**STATED TASK:** Locate every line in the data below that contains the string "relative" and reproduce each such line in full.

**TASK INPUTS:**
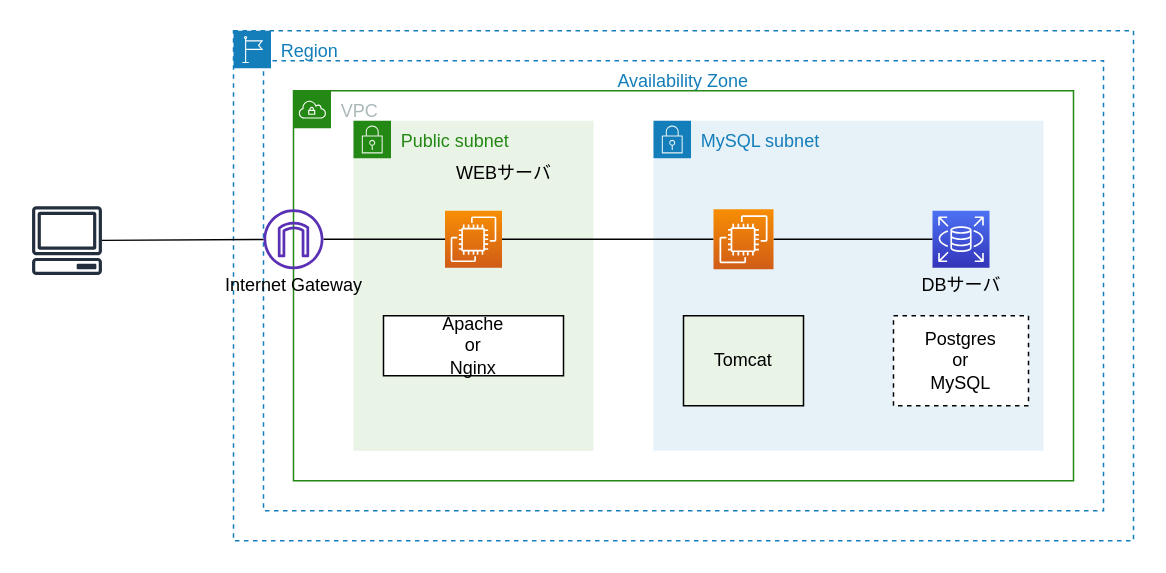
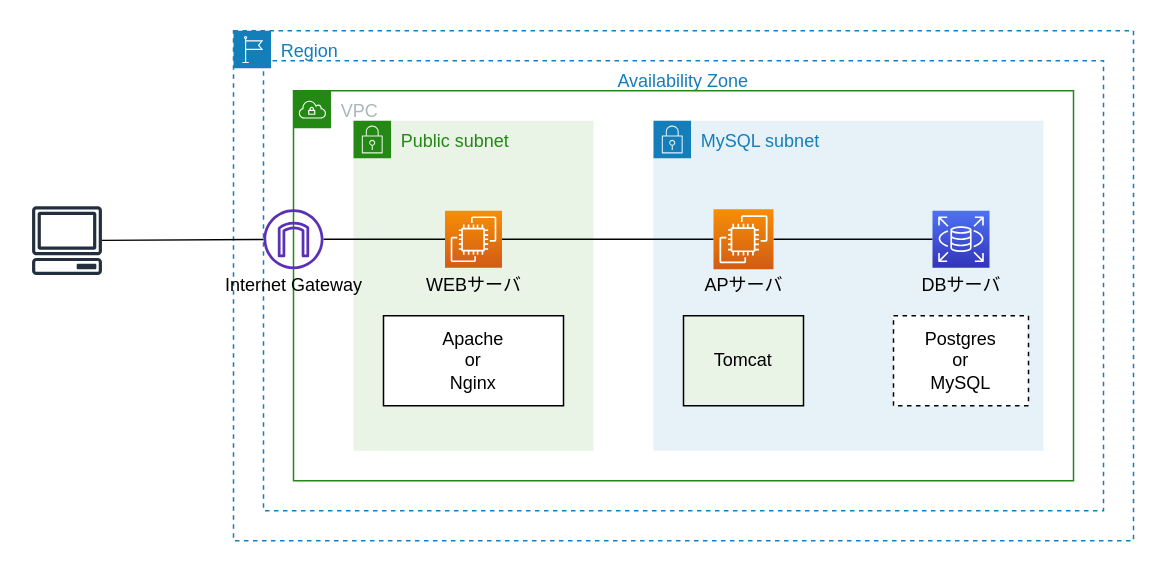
  <mxCell id="0" />
  <mxCell id="1" parent="0" />
  <mxCell id="2" value="Region" style="points=[[0,0],[0.25,0],[0.5,0],[0.75,0],[1,0],[1,0.25],[1,0.5],[1,0.75],[1,1],[0.75,1],[0.5,1],[0.25,1],[0,1],[0,0.75],[0,0.5],[0,0.25]];outlineConnect=0;gradientColor=none;html=1;whiteSpace=wrap;fontSize=12;fontStyle=0;shape=mxgraph.aws4.group;grIcon=mxgraph.aws4.group_region;strokeColor=#147EBA;fillColor=none;verticalAlign=top;align=left;spacingLeft=30;fontColor=#147EBA;dashed=1;" vertex="1" parent="1"><mxGeometry x="155" y="20" width="600" height="340" as="geometry" /></mxCell>
  <mxCell id="3" value="Availability Zone" style="fillColor=none;strokeColor=#147EBA;dashed=1;verticalAlign=top;fontStyle=0;fontColor=#147EBA;" vertex="1" parent="1"><mxGeometry x="175" y="40" width="560" height="300" as="geometry" /></mxCell>
  <mxCell id="4" value="VPC" style="points=[[0,0],[0.25,0],[0.5,0],[0.75,0],[1,0],[1,0.25],[1,0.5],[1,0.75],[1,1],[0.75,1],[0.5,1],[0.25,1],[0,1],[0,0.75],[0,0.5],[0,0.25]];outlineConnect=0;gradientColor=none;html=1;whiteSpace=wrap;fontSize=12;fontStyle=0;shape=mxgraph.aws4.group;grIcon=mxgraph.aws4.group_vpc;strokeColor=#248814;fillColor=none;verticalAlign=top;align=left;spacingLeft=30;fontColor=#AAB7B8;dashed=0;" vertex="1" parent="1"><mxGeometry x="195" y="60" width="520" height="260" as="geometry" /></mxCell>
  <mxCell id="5" value="Public subnet" style="points=[[0,0],[0.25,0],[0.5,0],[0.75,0],[1,0],[1,0.25],[1,0.5],[1,0.75],[1,1],[0.75,1],[0.5,1],[0.25,1],[0,1],[0,0.75],[0,0.5],[0,0.25]];outlineConnect=0;gradientColor=none;html=1;whiteSpace=wrap;fontSize=12;fontStyle=0;shape=mxgraph.aws4.group;grIcon=mxgraph.aws4.group_security_group;grStroke=0;strokeColor=#248814;fillColor=#E9F3E6;verticalAlign=top;align=left;spacingLeft=30;fontColor=#248814;dashed=0;" vertex="1" parent="1"><mxGeometry x="235" y="80" width="160" height="220" as="geometry" /></mxCell>
  <mxCell id="6" value="MySQL subnet" style="points=[[0,0],[0.25,0],[0.5,0],[0.75,0],[1,0],[1,0.25],[1,0.5],[1,0.75],[1,1],[0.75,1],[0.5,1],[0.25,1],[0,1],[0,0.75],[0,0.5],[0,0.25]];outlineConnect=0;gradientColor=none;html=1;whiteSpace=wrap;fontSize=12;fontStyle=0;shape=mxgraph.aws4.group;grIcon=mxgraph.aws4.group_security_group;grStroke=0;strokeColor=#147EBA;fillColor=#E6F2F8;verticalAlign=top;align=left;spacingLeft=30;fontColor=#147EBA;dashed=0;" vertex="1" parent="1"><mxGeometry x="435" y="80" width="260" height="220" as="geometry" /></mxCell>
  <mxCell id="7" value="" style="edgeStyle=orthogonalEdgeStyle;rounded=0;orthogonalLoop=1;jettySize=auto;html=1;endArrow=none;endFill=0;" edge="1" parent="1" source="8" target="10"><mxGeometry relative="1" as="geometry" /></mxCell>
  <mxCell id="8" value="" style="outlineConnect=0;fontColor=#232F3E;gradientColor=#F78E04;gradientDirection=north;fillColor=#D05C17;strokeColor=#ffffff;dashed=0;verticalLabelPosition=bottom;verticalAlign=top;align=center;html=1;fontSize=12;fontStyle=0;aspect=fixed;shape=mxgraph.aws4.resourceIcon;resIcon=mxgraph.aws4.ec2;" vertex="1" parent="1"><mxGeometry x="296" y="140" width="38" height="38" as="geometry" /></mxCell>
  <mxCell id="9" value="" style="edgeStyle=orthogonalEdgeStyle;rounded=0;orthogonalLoop=1;jettySize=auto;html=1;endArrow=none;endFill=0;" edge="1" parent="1" source="10" target="11"><mxGeometry relative="1" as="geometry" /></mxCell>
  <mxCell id="10" value="" style="outlineConnect=0;fontColor=#232F3E;gradientColor=#F78E04;gradientDirection=north;fillColor=#D05C17;strokeColor=#ffffff;dashed=0;verticalLabelPosition=bottom;verticalAlign=top;align=center;html=1;fontSize=12;fontStyle=0;aspect=fixed;shape=mxgraph.aws4.resourceIcon;resIcon=mxgraph.aws4.ec2;" vertex="1" parent="1"><mxGeometry x="475" y="139" width="40" height="40" as="geometry" /></mxCell>
  <mxCell id="11" value="" style="outlineConnect=0;fontColor=#232F3E;gradientColor=#4D72F3;gradientDirection=north;fillColor=#3334B9;strokeColor=#ffffff;dashed=0;verticalLabelPosition=bottom;verticalAlign=top;align=center;html=1;fontSize=12;fontStyle=0;aspect=fixed;shape=mxgraph.aws4.resourceIcon;resIcon=mxgraph.aws4.rds;" vertex="1" parent="1"><mxGeometry x="621" y="140" width="38" height="38" as="geometry" /></mxCell>
  <mxCell id="12" value="" style="edgeStyle=orthogonalEdgeStyle;rounded=0;orthogonalLoop=1;jettySize=auto;html=1;endArrow=none;endFill=0;" edge="1" parent="1" source="13" target="8"><mxGeometry relative="1" as="geometry" /></mxCell>
  <mxCell id="13" value="" style="outlineConnect=0;fontColor=#232F3E;gradientColor=none;fillColor=#5A30B5;strokeColor=none;dashed=0;verticalLabelPosition=bottom;verticalAlign=top;align=center;html=1;fontSize=12;fontStyle=0;aspect=fixed;pointerEvents=1;shape=mxgraph.aws4.internet_gateway;" vertex="1" parent="1"><mxGeometry x="175" y="139" width="40" height="40" as="geometry" /></mxCell>
- <mxCell id="14" value="WEBサーバ" style="text;html=1;resizable=0;autosize=1;align=center;verticalAlign=middle;points=[];fillColor=none;strokeColor=none;rounded=0;" vertex="1" parent="1"><mxGeometry x="295" y="105" width="80" height="20" as="geometry" /></mxCell>
+ <mxCell id="14" value="WEBサーバ" style="text;html=1;resizable=0;autosize=1;align=center;verticalAlign=middle;points=[];fillColor=none;strokeColor=none;rounded=0;" vertex="1" parent="1"><mxGeometry x="275" y="180" width="80" height="20" as="geometry" /></mxCell>
+ <mxCell id="15" value="APサーバ" style="text;html=1;resizable=0;autosize=1;align=center;verticalAlign=middle;points=[];fillColor=none;strokeColor=none;rounded=0;" vertex="1" parent="1"><mxGeometry x="460" y="180" width="70" height="20" as="geometry" /></mxCell>
  <mxCell id="16" value="DBサーバ" style="text;html=1;resizable=0;autosize=1;align=center;verticalAlign=middle;points=[];fillColor=none;strokeColor=none;rounded=0;" vertex="1" parent="1"><mxGeometry x="605" y="180" width="70" height="20" as="geometry" /></mxCell>
  <mxCell id="17" value="Internet Gateway" style="text;html=1;resizable=0;autosize=1;align=center;verticalAlign=middle;points=[];fillColor=none;strokeColor=none;rounded=0;" vertex="1" parent="1"><mxGeometry x="140" y="180" width="110" height="20" as="geometry" /></mxCell>
- <mxCell id="18" value="Apache&lt;br&gt;or&lt;br&gt;Nginx" style="whiteSpace=wrap;html=1;" vertex="1" parent="1"><mxGeometry x="255" y="210" width="120" height="40" as="geometry" /></mxCell>
+ <mxCell id="18" value="Apache&lt;br&gt;or&lt;br&gt;Nginx" style="whiteSpace=wrap;html=1;" vertex="1" parent="1"><mxGeometry x="255" y="210" width="120" height="60" as="geometry" /></mxCell>
  <mxCell id="19" value="Tomcat" style="whiteSpace=wrap;html=1;fillColor=#e9f3e6;" vertex="1" parent="1"><mxGeometry x="455" y="210" width="80" height="60" as="geometry" /></mxCell>
  <mxCell id="20" value="Postgres&lt;br&gt;or&lt;br&gt;MySQL" style="whiteSpace=wrap;html=1;dashed=1;" vertex="1" parent="1"><mxGeometry x="595" y="210" width="90" height="60" as="geometry" /></mxCell>
  <mxCell id="21" value="" style="rounded=0;orthogonalLoop=1;jettySize=auto;html=1;endArrow=none;endFill=0;" edge="1" parent="1" source="22" target="13"><mxGeometry relative="1" as="geometry" /></mxCell>
  <mxCell id="22" value="" style="outlineConnect=0;fontColor=#232F3E;gradientColor=none;fillColor=#232F3E;strokeColor=none;dashed=0;verticalLabelPosition=bottom;verticalAlign=top;align=center;html=1;fontSize=12;fontStyle=0;aspect=fixed;pointerEvents=1;shape=mxgraph.aws4.client;" vertex="1" parent="1"><mxGeometry x="20" y="137" width="48" height="45.77" as="geometry" /></mxCell>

**RESPONSE TO THIS TASK:**
  <mxCell id="7" value="" style="edgeStyle=orthogonalEdgeStyle;rounded=0;orthogonalLoop=1;jettySize=auto;html=1;endArrow=none;endFill=0;" edge="1" parent="1" source="8" target="10"><mxGeometry relative="1" as="geometry" /></mxCell>
  <mxCell id="9" value="" style="edgeStyle=orthogonalEdgeStyle;rounded=0;orthogonalLoop=1;jettySize=auto;html=1;endArrow=none;endFill=0;" edge="1" parent="1" source="10" target="11"><mxGeometry relative="1" as="geometry" /></mxCell>
  <mxCell id="12" value="" style="edgeStyle=orthogonalEdgeStyle;rounded=0;orthogonalLoop=1;jettySize=auto;html=1;endArrow=none;endFill=0;" edge="1" parent="1" source="13" target="8"><mxGeometry relative="1" as="geometry" /></mxCell>
  <mxCell id="21" value="" style="rounded=0;orthogonalLoop=1;jettySize=auto;html=1;endArrow=none;endFill=0;" edge="1" parent="1" source="22" target="13"><mxGeometry relative="1" as="geometry" /></mxCell>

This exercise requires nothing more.